Inherited bleeding disorders Flashcards
If deficient in XIII, how does one’s PT and aPTT tests show?
-normal since these tests stop at fibrin polymers (before crosslinking)
Deficiencies in all factors except which ones cause bleeding?
-XIII and contact factors (XII, HMWK, Prekallikrein)
If deficient in factor XIII would you expect delayed or immediate bleeding?
-delayed
Give the 4 general categories of inherited defects of platelet function.
- recruitment defects
- secretion defects
- cohesion defects: Glanzmann’s Thromboasthenia
- Adhesion defects: VWD
Glanzmann’s Thrombasthenia: mechanism, clinical manifestation, inheritance.
- fibrinogen receptor deficiency (aIIbB3) resulting in failure of platelet aggregation
- easy bruising, epistaxis, menorrhagia, platelet transfusions before surgery and for bleeds
- autosomal recessive
Functions of Von Willebrand Factor (VWF).
- facilitates platelets adhesion to injured endothelium by acting as accessory molecule to collagen
- binds and carries F VIII in plasma
* *has collagen, platelet and VIII binding sites
Is VWF molecules big or small?
-huge! many multimers held together by disulfide bonds
Where is VWF synthesized? What is the name of the vesicle it is secreted out of?
- megakaryocytes and endothelial cells
- Weibel-Palade Body
If we constantly have VWF in our circulation, how do clots not always form?
- circulating VWF is folded onto itself to physically block platelet binding sites and improper clot formation
- it unfolds and is available when it attaches to collagen and blow flow unravels it
Where are VWF and VIII made?
************
**QUESTIONS**
- A) Do these statements agree with the flashcards on inherited bleeding disorders? (i) A factor XIII deficiency leads to delayed bleeding. (ii) Glanzmann's Thrombasthenia is inherited in an autosomal dominant pattern. (iii) VWF is synthesized in megakaryocytes and endothelial cells. For each, answer yes or no and quote the deciding words.
- B) Reproduce everything in the flashcards from "-huge! many multimers" down to "and VIII made?".

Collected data
************
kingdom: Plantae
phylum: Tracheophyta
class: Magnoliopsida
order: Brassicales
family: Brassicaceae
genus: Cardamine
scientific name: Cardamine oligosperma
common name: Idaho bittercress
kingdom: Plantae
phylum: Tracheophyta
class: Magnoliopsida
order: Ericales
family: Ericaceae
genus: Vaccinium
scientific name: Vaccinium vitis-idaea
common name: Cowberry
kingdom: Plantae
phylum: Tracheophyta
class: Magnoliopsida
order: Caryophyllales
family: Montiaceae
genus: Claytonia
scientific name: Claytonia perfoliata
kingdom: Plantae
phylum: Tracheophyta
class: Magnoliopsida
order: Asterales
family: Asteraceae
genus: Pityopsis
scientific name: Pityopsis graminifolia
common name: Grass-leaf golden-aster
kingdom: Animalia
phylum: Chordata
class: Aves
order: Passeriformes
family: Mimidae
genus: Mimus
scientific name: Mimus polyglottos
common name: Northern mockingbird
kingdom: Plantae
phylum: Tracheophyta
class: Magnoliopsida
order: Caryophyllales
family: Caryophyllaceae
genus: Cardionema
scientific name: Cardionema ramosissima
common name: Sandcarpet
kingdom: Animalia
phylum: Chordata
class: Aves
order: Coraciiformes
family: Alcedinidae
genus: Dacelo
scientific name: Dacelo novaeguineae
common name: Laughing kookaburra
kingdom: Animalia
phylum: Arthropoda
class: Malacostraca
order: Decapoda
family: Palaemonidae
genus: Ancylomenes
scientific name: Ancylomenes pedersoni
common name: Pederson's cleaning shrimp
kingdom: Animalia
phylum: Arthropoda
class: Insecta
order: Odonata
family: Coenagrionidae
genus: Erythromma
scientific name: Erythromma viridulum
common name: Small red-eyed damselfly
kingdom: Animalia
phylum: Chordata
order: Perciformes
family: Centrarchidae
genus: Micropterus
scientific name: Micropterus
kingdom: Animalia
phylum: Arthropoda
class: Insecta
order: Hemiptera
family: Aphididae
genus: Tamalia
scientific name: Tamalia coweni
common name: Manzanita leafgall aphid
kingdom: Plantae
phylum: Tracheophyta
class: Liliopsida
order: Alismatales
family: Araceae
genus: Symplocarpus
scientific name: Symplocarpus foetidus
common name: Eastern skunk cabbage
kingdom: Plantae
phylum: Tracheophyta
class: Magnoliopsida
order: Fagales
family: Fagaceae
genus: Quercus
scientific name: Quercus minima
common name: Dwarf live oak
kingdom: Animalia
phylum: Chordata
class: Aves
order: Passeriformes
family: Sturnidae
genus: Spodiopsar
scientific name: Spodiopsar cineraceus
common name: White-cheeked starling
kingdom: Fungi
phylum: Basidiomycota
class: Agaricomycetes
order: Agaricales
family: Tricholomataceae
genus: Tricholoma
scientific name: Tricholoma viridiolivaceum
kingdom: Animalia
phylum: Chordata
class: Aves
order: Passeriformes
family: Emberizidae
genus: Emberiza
************
**SOLUTIONS FOR EACH TASK**
- A)
(i) Yes: "delayed"
(ii) No: "autosomal recessive"
(iii) Yes: "megakaryocytes and endothelial cells"

- B)
-huge! many multimers held together by disulfide bonds
Where is VWF synthesized? What is the name of the vesicle it is secreted out of?
- megakaryocytes and endothelial cells
- Weibel-Palade Body
If we constantly have VWF in our circulation, how do clots not always form?
- circulating VWF is folded onto itself to physically block platelet binding sites and improper clot formation
- it unfolds and is available when it attaches to collagen and blow flow unravels it
Where are VWF and VIII made?